** Excerpt provided **

-*-*-

How fb reads Facebook
fb reads the server-rendered pages Facebook serves to search engines, so there is no login and no browser.
fb does not log in. It reads the same server-rendered pages Facebook serves to search engines: the public version of a Page, profile, group, or post, with the text, counts, media, and a few preview comments baked into the HTML. There is no cookie, no password, and no browser to drive.
fb whoami
MODE USER_AGENT
anonymous Mozilla/5.0 (compatible; Googlebot/2.1; +http://www.google.com/bot.html)
What you get
For a public Page, profile, group, or post, fb returns the same fields you would read on the page itself:
- Page and profile records: name, about text, like and follower counts, avatar.
- Posts: text, creation time, reaction, comment, and share counts, attached media, and outbound links.
- A handful of preview comments per post, with the commenter's name.
fb id classifies any URL or id offline and never touches the network.
The trade-off: depth
Reading the crawler surface keeps fb to a single binary with no login, at the cost of depth. Two limits are worth knowing:
- Recent posts only. A feed exposes roughly the most recent posts, not the
full history. There is no deep pagination, so
--limitabove what the page carries simply returns what is there. - Preview comments only. Each post carries a few preview comments, not the full thread, and the commenter attribution is approximate. Comment timestamps are not exposed on this surface.

-*-*-

Data entries
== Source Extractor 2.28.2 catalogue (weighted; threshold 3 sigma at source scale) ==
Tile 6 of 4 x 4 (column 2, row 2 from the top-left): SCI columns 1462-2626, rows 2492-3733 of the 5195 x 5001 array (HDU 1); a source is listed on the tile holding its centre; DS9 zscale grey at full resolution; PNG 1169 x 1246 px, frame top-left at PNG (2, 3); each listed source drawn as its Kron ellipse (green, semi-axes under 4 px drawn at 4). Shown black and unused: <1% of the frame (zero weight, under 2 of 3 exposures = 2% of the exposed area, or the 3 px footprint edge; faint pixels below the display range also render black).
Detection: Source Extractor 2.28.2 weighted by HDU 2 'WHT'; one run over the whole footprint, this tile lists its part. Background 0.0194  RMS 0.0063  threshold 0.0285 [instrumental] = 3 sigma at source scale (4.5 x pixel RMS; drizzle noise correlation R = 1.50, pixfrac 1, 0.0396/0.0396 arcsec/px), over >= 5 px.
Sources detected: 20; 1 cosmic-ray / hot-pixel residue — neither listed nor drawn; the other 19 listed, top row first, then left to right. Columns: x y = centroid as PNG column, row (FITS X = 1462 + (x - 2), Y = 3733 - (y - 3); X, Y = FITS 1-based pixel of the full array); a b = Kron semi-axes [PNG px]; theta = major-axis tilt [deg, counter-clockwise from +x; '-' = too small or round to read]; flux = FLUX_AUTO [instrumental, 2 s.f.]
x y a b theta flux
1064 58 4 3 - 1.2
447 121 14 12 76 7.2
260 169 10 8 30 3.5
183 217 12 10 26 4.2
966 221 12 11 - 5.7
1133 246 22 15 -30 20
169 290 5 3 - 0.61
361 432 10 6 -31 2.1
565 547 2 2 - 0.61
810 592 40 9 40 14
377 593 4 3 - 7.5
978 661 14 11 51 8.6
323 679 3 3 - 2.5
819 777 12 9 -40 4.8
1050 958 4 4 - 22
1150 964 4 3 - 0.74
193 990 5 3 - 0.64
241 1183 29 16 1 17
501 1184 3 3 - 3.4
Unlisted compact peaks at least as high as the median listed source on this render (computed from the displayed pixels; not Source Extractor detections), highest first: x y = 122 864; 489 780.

-*-*-

** Written request **
Extend the page on how fb reads Facebook, picking up right after its final sentence.

** Answer to this task **
What stays private
Anything Facebook does not put on the public crawler page is not reachable: the
content behind a login wall, private groups and profiles, full comment threads,
and per-reactor lists. When a target is private or removed, fb exits 4 (login
wall) or 3 (content unavailable) rather than guessing.
Staying polite
fb defaults to a two-second delay between requests (--rate) and caches
responses on disk, so re-runs do not hit Facebook again. Raising the rate or
running many workers risks a temporary block, which fb surfaces as exit 5.
Fetch at a human pace.